The RIM was implemented for both real- and complex-valued parameters, through the use of standard calculus and Wirtinger-calculus, respectively. The complex-valued network used a cardioid activation function$$$^2$$$, while ReLUs were used on the real-valued network. The MSE averaged over all time-steps $$$T$$$ was used as the learning objective of the network. It was trained on a range of acceleration factors (ranging from two-fold to six-fold), using sub-sampling patterns randomly generated from gaussian kernels, in order to generalize well to a large range of corruption processes.The $$$l_2$$$-norm was used as a loss function.
To study the network depth, the RIM was trained for 8 time-steps and losses were compared between networks using real- and complex-valued parameters. Training was performed on patches of 30x30 voxels, yielding 12,050 iterations over 18 epochs.
Data was acquired of two healthy subjects on a Philips 7T scanner (Philips,The Netherlands), comprising of 3D multi-echo FLASH data series of two healthy subjects with FOV 224x224x126 mm, resolution 0.7mm$$$^3$$$, TR/TE=23.4/3-21 ms, 6 echoes, FA 12$$$^o$$$, fully sampled with elliptical shutter, scanning time 22 minutes.The RIM was trained and tested on data of one subject, while the other subject’s data was used a hold out set for evaluation.
CS reconstruction was performed using the Berkeley Advanced Reconstruction toolbox, with ESPIRiT auto calibration$$$^3$$$, an l1-norm sparsity term using the wavelet transform, and optimized regularization.
A Quantitative Susceptibility Map (QSM) was obtained from one TE (TE$$$_5$$$) using STISuite$$$^4$$$.
Our recurrent inference machine (RIM) was trained on data of a range of echo times and acceleration factors. Training on a single subject’s data already sufficed to outperform CS on unseen data. Furthermore, the RIM was more invariant to the subsampling pattern. Future work will involve training on larger datasets.
To optimize image reconstruction time, a trade-off needs to be found between the network depth, i.e. the number of timesteps and reconstruction accuracy. The fact that a lower loss was obtained for 8 compared to 15 timesteps, means that a time-efficient network with few recurrent iterations can be used.
1. Putzky P, Welling M. Recurrent Inference Machines for Solving Inverse Problems. arXiv:1706.04008, 2017.
2. Virtue P, Yu SX, Lustig M. Better than Real: Complex-valued Neural Nets for MRI Fingerprinting. arXIV:1707.00070v1, 2017.
3. Uecker M, Lai P, Murphy MJ, Virtue P, Elad M, Pauly JM, Vasanawala SS, Lustig M. ESPIRiT — An Eigenvalue Approach to Autocalibrating Parallel MRI : Where SENSE Meets GRAPPA. Magn.

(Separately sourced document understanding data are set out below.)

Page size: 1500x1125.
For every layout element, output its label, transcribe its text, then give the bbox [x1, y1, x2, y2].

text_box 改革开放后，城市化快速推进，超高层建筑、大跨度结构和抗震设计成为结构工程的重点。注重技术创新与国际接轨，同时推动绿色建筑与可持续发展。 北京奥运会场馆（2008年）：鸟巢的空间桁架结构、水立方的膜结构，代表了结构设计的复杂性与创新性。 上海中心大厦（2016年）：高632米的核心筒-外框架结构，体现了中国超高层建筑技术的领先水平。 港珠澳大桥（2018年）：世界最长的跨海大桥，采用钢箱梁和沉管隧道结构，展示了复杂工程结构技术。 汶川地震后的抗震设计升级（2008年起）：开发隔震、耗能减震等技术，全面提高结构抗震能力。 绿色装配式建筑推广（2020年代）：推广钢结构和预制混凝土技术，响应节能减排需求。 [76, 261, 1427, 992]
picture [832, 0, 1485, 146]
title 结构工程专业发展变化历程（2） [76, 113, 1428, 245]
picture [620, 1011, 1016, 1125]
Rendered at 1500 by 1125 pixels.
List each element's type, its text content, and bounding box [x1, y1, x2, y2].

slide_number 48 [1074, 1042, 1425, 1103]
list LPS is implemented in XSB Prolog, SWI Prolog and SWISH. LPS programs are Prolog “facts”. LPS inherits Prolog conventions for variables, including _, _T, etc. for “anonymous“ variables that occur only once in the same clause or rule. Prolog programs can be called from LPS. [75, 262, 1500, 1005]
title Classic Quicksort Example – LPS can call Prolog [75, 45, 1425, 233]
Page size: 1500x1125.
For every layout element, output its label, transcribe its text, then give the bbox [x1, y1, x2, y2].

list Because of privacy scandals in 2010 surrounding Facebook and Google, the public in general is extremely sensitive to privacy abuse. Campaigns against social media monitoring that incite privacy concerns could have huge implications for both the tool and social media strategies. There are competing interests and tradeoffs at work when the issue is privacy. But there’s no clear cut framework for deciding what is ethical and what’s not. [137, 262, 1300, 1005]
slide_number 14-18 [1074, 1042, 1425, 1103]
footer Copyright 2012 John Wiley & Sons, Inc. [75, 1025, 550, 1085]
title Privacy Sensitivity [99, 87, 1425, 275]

Reson. Med. 2014;1001:990–1001.
4. Liu C, Li W, Tong K a., Yeom KW, Kuzminski S. Susceptibility-weighted imaging and quantitative susceptibility mapping in the brain. J. Magn. Reson. Imaging 2015,23-41.
Figure 2. Left: Training loss over time-steps and training iterations (train-steps), illustrating improved performance over recurring time steps, and convergence during training.
Right: training curves, showing the loss function over multiple training iterations. The complex- and real-valued networks perform similarly, both for 4-fold and 6-fold acceleration. 8T: 8 time steps. 128/256F: number of Features.